DO THIS »
Extend the forum thread about fans' worst moments following the Knicks, starting right after its final sentence.

PASSAGE PROVIDED »
- - - - - - -

# Are you a Knick fan?... What's your worst moment being a Knick fan?



## JaK (Aug 13, 2002)

Honestly... I can't help but have nightmares over it... I don't remember if it was in '92 or '93 but in the playoffs when Charles Smith kept gettin' rejected under the rim as time was expiring which would have won the game for the Knick in the Eastern Conference....

Does anyone recall this sequence?... I remember watchin' the tube with my friend and we were so disgusted... I wanted to kill my TV with Charles Smith in it... The dude got blocked like a gazillion times and still couldn't put the ball in the hoop... He was right underneath it!.. :upset: 

Damn... my worst moment as a Knick fan... watching that pathetic moron not being able to put the ball in the hoop to send the Knicks to the finals.... :upset: 


2nd worst moment.... When Reggie Miller went to town on us with 9 seconds left and down 7 (I believe) and end up losing... Couldn't believe it....

- - - - - - -

ENTRIES SHOWN »
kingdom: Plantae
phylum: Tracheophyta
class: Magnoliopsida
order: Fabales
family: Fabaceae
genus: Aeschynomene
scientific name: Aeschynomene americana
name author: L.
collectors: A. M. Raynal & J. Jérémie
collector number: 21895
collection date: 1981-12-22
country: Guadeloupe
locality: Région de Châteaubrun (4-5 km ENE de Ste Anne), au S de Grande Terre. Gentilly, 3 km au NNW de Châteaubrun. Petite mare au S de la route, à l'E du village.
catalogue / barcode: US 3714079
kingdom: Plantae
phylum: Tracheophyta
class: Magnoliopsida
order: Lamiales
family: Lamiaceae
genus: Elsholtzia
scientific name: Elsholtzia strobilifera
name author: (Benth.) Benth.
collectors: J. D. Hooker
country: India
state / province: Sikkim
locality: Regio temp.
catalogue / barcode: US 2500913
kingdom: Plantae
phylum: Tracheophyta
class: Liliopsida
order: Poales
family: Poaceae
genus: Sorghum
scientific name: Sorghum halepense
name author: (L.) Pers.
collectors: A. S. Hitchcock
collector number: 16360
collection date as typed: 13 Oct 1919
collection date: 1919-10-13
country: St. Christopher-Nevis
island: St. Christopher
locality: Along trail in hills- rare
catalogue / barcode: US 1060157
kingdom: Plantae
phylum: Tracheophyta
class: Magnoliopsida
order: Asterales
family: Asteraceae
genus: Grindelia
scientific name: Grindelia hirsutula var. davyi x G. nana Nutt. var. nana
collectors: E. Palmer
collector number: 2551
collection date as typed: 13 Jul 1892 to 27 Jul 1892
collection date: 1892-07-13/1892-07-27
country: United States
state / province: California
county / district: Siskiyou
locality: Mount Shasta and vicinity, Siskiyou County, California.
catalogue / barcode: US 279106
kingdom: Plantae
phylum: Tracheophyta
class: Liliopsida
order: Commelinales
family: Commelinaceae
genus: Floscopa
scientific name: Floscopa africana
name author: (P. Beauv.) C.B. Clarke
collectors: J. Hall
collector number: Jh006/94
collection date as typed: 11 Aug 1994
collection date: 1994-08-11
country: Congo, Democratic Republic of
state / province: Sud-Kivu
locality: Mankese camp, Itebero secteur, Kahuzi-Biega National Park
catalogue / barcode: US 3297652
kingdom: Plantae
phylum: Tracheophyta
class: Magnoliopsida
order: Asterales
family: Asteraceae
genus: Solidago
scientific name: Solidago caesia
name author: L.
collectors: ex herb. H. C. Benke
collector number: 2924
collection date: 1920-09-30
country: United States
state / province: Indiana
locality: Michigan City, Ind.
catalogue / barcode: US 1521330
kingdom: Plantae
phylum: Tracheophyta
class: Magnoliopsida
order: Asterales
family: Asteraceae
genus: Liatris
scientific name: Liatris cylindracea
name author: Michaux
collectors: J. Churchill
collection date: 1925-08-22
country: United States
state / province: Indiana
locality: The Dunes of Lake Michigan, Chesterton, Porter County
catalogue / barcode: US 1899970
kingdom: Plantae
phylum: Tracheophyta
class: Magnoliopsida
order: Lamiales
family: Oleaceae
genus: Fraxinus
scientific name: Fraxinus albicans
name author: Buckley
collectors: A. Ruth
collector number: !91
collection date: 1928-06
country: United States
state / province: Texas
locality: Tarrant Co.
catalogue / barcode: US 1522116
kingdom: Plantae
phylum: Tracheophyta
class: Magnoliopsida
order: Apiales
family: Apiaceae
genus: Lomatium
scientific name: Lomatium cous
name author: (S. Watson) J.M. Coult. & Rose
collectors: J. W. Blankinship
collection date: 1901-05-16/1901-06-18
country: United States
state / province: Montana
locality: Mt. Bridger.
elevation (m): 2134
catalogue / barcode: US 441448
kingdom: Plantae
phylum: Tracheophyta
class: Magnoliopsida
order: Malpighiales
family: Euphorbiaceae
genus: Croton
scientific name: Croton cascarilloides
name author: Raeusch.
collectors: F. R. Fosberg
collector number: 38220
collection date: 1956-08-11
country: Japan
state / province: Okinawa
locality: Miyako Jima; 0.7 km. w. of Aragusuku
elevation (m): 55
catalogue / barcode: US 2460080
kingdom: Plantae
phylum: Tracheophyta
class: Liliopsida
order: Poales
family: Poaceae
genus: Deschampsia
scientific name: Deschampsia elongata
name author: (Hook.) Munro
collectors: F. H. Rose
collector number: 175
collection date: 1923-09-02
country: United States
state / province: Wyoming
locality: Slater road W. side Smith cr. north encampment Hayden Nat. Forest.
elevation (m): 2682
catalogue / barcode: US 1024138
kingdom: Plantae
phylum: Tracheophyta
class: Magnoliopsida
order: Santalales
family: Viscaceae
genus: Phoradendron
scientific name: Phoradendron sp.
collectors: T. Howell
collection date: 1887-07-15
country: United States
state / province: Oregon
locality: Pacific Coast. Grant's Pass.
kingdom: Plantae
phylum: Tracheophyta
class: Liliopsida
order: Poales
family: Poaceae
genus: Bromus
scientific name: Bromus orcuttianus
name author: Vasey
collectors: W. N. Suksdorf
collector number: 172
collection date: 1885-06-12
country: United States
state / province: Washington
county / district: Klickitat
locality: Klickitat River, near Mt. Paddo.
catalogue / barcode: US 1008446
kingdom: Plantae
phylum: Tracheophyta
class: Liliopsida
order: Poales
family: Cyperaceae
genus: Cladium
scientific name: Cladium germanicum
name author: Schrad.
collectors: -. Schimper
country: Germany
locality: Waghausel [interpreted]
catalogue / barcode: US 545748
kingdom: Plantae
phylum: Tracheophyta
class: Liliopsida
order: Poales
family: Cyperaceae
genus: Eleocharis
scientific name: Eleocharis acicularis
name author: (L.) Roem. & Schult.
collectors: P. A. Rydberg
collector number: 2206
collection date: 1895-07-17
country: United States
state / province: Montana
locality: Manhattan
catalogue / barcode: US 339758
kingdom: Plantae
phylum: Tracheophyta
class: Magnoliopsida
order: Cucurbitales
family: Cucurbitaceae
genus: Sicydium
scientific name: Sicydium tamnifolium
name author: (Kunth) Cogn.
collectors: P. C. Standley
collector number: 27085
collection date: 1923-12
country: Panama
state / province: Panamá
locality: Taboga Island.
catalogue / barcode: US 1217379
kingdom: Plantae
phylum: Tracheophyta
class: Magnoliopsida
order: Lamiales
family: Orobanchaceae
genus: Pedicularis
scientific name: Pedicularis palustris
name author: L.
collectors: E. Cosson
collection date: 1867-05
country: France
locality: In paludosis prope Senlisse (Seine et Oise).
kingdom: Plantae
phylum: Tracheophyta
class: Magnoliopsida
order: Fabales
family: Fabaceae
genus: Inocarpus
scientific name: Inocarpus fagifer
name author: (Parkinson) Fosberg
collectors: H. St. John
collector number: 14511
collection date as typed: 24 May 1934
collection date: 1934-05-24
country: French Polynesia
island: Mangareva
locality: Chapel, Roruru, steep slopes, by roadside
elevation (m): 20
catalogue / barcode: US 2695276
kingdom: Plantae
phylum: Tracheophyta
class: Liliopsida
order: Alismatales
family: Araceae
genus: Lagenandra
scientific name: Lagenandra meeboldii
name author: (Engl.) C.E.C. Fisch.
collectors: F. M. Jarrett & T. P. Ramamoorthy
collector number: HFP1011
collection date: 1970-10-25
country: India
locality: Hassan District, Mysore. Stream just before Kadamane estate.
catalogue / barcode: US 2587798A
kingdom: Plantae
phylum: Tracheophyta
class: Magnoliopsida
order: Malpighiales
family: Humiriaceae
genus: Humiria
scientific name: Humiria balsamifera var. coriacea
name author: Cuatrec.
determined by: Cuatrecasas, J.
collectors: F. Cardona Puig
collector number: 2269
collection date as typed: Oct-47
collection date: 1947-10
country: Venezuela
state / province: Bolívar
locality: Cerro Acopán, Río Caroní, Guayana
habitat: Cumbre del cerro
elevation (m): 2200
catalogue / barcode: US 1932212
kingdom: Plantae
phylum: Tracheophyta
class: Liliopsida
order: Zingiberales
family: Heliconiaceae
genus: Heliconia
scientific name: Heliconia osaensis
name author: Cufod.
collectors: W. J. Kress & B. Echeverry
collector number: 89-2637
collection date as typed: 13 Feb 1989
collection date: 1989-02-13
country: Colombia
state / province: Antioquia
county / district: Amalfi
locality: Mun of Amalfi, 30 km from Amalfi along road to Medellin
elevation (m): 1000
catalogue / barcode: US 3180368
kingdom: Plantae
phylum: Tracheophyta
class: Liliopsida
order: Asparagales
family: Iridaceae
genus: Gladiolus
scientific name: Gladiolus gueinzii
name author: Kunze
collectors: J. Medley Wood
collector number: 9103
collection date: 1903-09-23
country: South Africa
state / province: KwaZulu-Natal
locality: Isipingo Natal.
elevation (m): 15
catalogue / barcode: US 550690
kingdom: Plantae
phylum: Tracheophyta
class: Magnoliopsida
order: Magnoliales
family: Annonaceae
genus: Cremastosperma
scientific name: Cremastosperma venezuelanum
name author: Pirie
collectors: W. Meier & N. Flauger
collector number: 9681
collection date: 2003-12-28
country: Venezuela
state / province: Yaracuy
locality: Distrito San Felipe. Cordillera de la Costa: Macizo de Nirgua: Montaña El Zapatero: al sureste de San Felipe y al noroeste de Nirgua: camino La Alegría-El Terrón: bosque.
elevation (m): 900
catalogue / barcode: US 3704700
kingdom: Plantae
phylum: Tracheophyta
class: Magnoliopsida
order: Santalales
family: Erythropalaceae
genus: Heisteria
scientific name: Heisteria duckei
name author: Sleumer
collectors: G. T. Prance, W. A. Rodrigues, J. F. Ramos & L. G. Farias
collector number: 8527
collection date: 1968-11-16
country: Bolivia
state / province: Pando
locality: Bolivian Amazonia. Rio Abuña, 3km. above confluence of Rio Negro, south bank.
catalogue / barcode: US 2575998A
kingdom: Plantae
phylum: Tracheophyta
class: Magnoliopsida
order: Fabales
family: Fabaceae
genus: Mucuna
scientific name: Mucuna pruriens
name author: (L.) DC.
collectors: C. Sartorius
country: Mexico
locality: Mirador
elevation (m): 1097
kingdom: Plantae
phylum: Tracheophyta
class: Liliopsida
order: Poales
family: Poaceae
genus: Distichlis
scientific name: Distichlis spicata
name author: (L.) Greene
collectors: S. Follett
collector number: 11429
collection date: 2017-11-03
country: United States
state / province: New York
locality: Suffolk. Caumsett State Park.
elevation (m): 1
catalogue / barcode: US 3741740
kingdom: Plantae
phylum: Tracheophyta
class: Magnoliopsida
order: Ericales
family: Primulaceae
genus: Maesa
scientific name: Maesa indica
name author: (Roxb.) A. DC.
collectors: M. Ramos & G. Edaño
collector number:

- - - - - - -

EXERCISE ANSWER »
And... I almost forgot.... a sad day in Knick history..: When Patrick got traded to the Sonics...


----------



## Fordy74 (May 22, 2002)

Charles Smith got fouled. They wouldnt call a foul on his highness' Bulls team. Jordan was the best but he didnt need all the help the refs gave him.

My worst moment was when Bernard King went down with his knee injury. I remember how Nauesus I felt.:hurl:


----------



## DOCTORJSTUNSLA (Nov 12, 2002)

GAME 5 OF THE 1993 CONFERENCE FINALS VS THE BULLS WAS REMEMBERED AS THE CHARLES SMITH MEMORIAL TO ALL KNICK FANS. THE MAN DID NOT GO UP STRONG AND TRY AND DRAW A FOUL OR EVEN TRY AND DUNK IT HE WENT UP SOFT AND HE GOT HIS WEAK STUFF TOSSED 4 TIMES!!!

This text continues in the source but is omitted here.